The Military Collection has been acquiring the lithographs from the War series, the most recent acquisition being Village Massacre, otherwise known as Massacre at Dinant.  Bellows drew his inspiration from an article published in Everybody’s Magazine in February 1918 by Brand Whitlock, titled “Belgium: The Crowning Crime”; Bellows may also have read an abridged version of the Bryce report that had appeared in the New York Times on May 13, 1915.

Unlike the other prints in the series, Village Massacre which also appeared as an oil painting, focused on a particular event. On August 23, 1914, German troops entered Dinant, a town of 7,000 inhabitants in the province of Namur, Belgium, situated at a strategic crossing point of the River Meuse. Throughout the invasion, the Germans claimed that they were continuously fired upon by francs-tireurs or armed civilians so they considered any retribution towards those suspected of such acts as fully justified. Although they were constantly under fire from French troops across the Meuse, the Germans believed that civilians were partly responsible and took extreme measures. One of the first atrocities involved the arrest of 43 men who were summarily executed. Another group of civilians hid in the cellars of a woollen factory but were forced to give themselves up; the women and children were taken away and 31 workers shot. In another incident around 5.30 pm, 27 men found in a bar were executed by firing squad. In all, 312 inhabitants were killed by the Germans on the 23rd.
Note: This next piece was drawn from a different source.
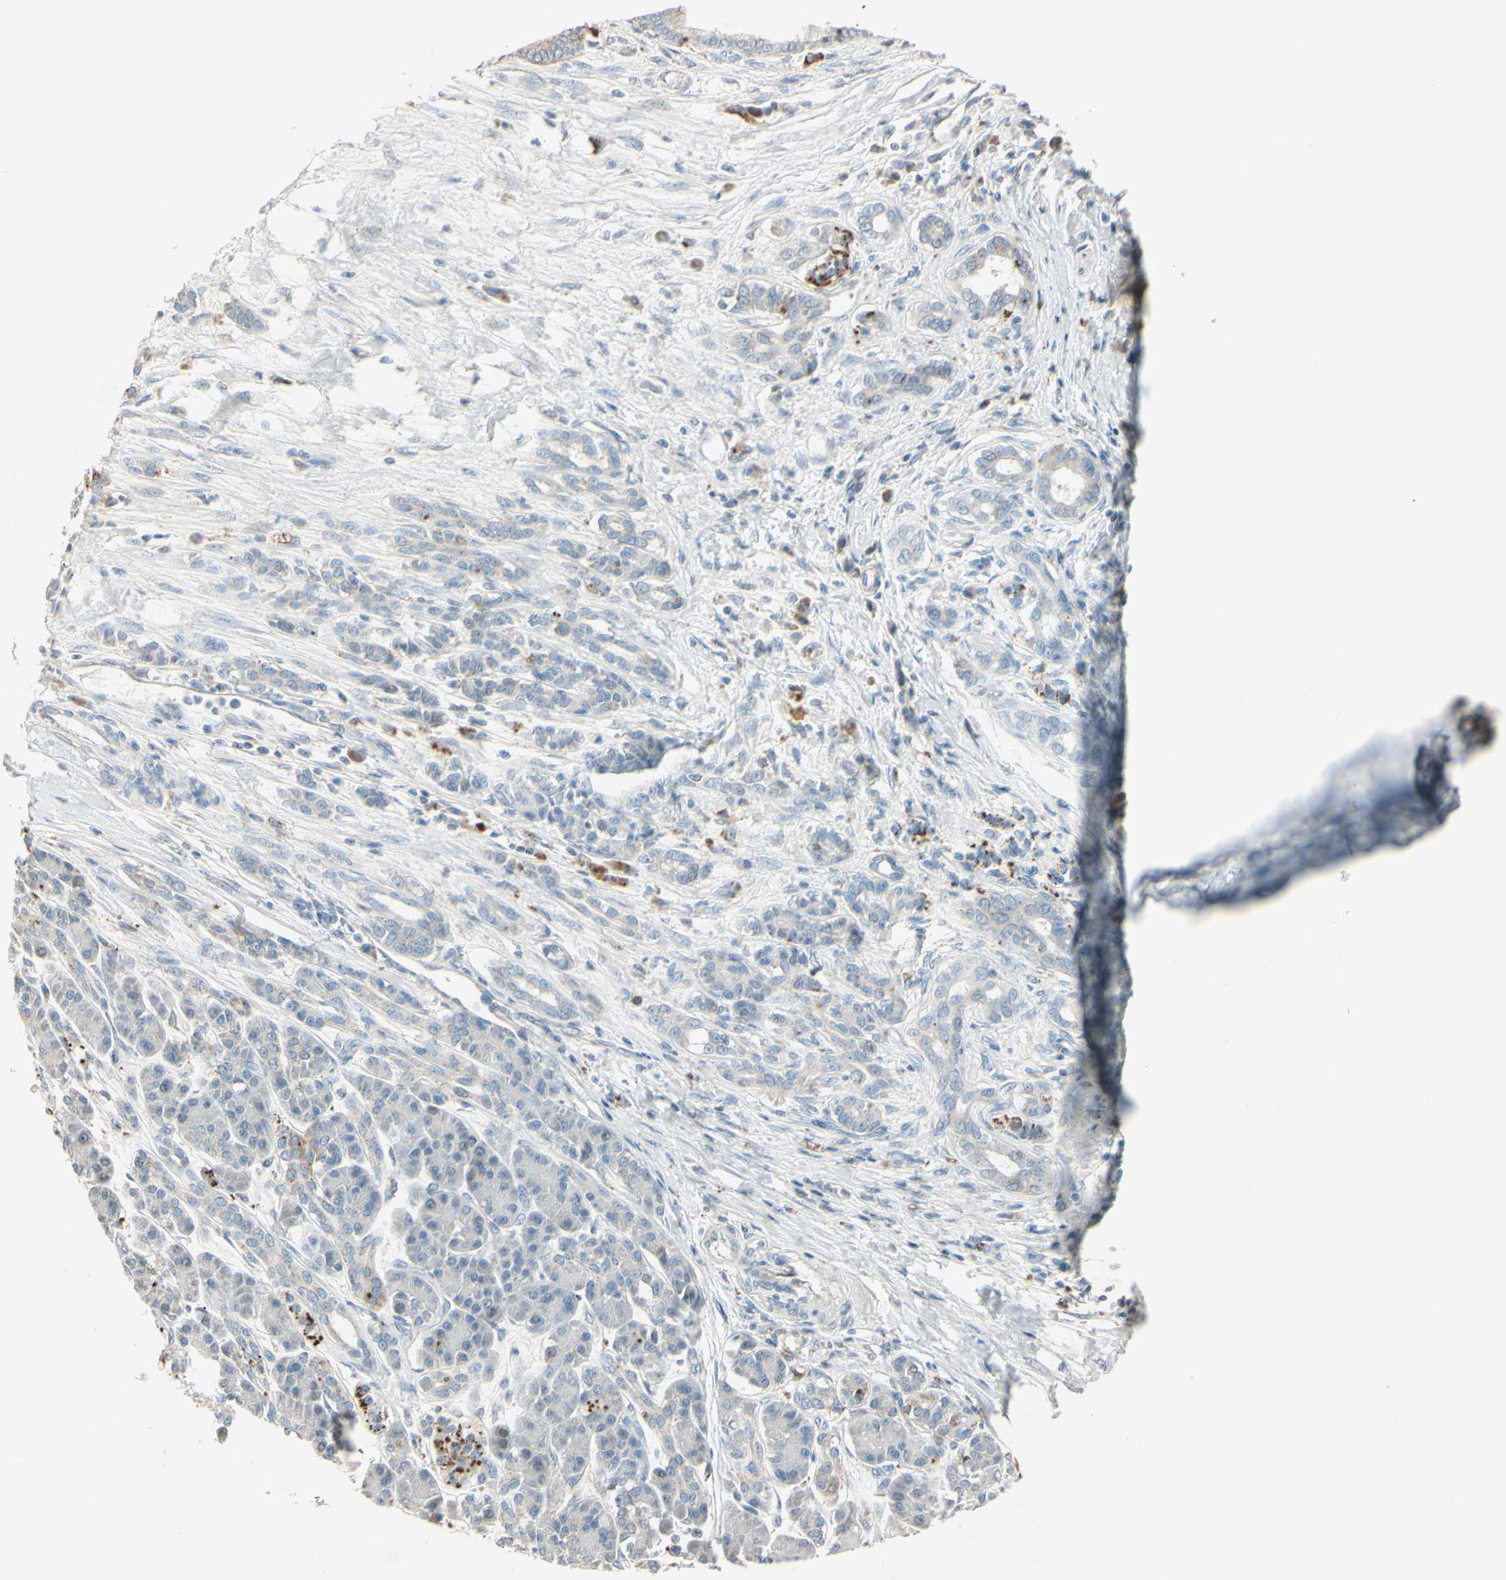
{"staining": {"intensity": "negative", "quantity": "none", "location": "none"}, "tissue": "pancreatic cancer", "cell_type": "Tumor cells", "image_type": "cancer", "snomed": [{"axis": "morphology", "description": "Adenocarcinoma, NOS"}, {"axis": "topography", "description": "Pancreas"}], "caption": "The photomicrograph displays no staining of tumor cells in pancreatic cancer. (DAB (3,3'-diaminobenzidine) immunohistochemistry, high magnification).", "gene": "ANGPTL1", "patient": {"sex": "male", "age": 59}}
In the scene, Bellows depicts a group of men, women, children and nuns standing in an open space while the rifles of the Germans can be seen off to the left; the officer’s sword has dropped for the command to open fire. It is possible that the artist chose the moment in front of the Tschoffen house where 137 civilians were massacred although according to eye-witnesses, women and children were removed before the firing started. It is not clear why Bellows chose to depict the atrocities in Belgium four years after the fact, but in a preface to an exhibition of some of the lithographs in November 1918, he wrote: “In presenting these pictures of the tragedies of war, I wish to disclaim any intention of attacking a race or a people. Guilt is personal, not racial. Against that guilty clique and all its tools, who let loose upon innocence every diabolical device and insane instinct, my hatred goes forth, together with my profound reverence for the victims.”

Sources:
George Bellows and the War Series of 1918. New York: Hirschl & Adler Galleries, 1983.
With my profound reverence for the Victims. New Paltz: Samuel Dorsky Museum of Art, 2001.
John Horne and Alan Kramer. German Atrocities, 1914: A History of Denial. New Haven: Yale University Press, 2001.